[EXERCISE PROMPT] Please reproduce verbatim the lines below, from the first through the one with "manifesto de".

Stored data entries

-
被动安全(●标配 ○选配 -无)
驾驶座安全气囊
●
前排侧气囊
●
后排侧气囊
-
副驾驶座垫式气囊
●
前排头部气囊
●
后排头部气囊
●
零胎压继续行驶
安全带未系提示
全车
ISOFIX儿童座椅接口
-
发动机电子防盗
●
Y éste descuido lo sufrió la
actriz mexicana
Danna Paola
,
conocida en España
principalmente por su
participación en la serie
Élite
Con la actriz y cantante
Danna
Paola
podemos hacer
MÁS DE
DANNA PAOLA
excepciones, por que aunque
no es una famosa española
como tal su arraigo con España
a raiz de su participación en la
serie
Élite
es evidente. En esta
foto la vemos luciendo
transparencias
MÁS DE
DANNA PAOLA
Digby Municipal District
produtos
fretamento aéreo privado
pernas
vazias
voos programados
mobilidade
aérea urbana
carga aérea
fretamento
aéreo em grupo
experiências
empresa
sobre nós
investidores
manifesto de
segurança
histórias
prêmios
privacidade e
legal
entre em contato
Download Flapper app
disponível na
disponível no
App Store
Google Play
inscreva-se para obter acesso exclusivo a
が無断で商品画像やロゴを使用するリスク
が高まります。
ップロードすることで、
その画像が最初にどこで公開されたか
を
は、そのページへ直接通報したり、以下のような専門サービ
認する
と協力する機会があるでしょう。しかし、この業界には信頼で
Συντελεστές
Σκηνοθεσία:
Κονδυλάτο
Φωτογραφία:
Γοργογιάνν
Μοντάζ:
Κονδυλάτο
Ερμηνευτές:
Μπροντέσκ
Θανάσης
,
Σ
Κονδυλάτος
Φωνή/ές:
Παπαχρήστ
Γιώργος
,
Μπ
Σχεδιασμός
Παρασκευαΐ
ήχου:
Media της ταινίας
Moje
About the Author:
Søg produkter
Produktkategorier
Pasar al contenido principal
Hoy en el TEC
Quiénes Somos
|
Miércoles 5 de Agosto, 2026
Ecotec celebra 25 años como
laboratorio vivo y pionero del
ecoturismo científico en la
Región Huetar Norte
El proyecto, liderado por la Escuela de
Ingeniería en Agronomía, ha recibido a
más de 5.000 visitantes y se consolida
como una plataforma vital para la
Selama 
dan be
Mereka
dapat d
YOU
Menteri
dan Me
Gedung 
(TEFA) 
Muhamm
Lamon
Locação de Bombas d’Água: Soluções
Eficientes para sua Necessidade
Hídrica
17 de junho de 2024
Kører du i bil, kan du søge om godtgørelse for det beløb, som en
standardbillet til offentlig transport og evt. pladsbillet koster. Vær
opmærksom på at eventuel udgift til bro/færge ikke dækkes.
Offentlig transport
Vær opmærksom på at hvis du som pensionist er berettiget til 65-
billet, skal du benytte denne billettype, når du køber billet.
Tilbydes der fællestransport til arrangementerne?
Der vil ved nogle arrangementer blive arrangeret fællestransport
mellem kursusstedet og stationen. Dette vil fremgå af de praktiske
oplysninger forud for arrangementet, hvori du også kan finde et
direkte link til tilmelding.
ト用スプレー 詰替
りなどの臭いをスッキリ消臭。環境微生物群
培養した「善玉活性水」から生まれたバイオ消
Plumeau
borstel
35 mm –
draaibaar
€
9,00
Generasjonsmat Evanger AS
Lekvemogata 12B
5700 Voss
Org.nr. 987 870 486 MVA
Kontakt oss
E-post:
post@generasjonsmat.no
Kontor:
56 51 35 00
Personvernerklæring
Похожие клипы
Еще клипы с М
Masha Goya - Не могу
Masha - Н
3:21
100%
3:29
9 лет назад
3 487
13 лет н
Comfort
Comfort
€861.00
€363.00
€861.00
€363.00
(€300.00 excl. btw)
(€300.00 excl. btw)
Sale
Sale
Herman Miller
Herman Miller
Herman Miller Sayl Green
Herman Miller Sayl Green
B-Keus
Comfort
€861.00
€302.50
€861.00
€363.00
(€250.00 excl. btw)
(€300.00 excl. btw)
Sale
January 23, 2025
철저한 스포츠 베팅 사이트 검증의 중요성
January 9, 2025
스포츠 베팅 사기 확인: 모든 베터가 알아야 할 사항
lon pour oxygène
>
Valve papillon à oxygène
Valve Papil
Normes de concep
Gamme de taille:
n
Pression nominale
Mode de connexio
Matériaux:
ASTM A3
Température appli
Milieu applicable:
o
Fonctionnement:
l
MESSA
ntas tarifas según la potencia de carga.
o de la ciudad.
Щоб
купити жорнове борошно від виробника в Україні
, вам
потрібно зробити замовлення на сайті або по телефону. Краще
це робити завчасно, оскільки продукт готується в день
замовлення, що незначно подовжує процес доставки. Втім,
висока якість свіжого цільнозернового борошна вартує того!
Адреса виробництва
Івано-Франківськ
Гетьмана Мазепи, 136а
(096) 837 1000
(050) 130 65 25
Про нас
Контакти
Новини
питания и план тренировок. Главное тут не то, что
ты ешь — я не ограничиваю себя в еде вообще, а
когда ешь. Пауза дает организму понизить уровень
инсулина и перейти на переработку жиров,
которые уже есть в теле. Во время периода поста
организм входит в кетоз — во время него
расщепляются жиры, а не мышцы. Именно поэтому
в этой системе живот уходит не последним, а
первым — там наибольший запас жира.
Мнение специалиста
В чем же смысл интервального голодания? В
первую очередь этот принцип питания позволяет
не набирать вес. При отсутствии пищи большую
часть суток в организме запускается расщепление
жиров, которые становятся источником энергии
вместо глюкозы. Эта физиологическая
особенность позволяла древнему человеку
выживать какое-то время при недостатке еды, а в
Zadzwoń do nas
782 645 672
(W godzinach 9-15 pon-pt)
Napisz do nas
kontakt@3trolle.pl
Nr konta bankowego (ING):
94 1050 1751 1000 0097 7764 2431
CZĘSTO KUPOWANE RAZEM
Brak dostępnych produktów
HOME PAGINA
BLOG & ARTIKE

[SOLUTION]
-
被动安全(●标配 ○选配 -无)
驾驶座安全气囊
●
前排侧气囊
●
后排侧气囊
-
副驾驶座垫式气囊
●
前排头部气囊
●
后排头部气囊
●
零胎压继续行驶
安全带未系提示
全车
ISOFIX儿童座椅接口
-
发动机电子防盗
●
Y éste descuido lo sufrió la
actriz mexicana
Danna Paola
,
conocida en España
principalmente por su
participación en la serie
Élite
Con la actriz y cantante
Danna
Paola
podemos hacer
MÁS DE
DANNA PAOLA
excepciones, por que aunque
no es una famosa española
como tal su arraigo con España
a raiz de su participación en la
serie
Élite
es evidente. En esta
foto la vemos luciendo
transparencias
MÁS DE
DANNA PAOLA
Digby Municipal District
produtos
fretamento aéreo privado
pernas
vazias
voos programados
mobilidade
aérea urbana
carga aérea
fretamento
aéreo em grupo
experiências
empresa
sobre nós
investidores
manifesto de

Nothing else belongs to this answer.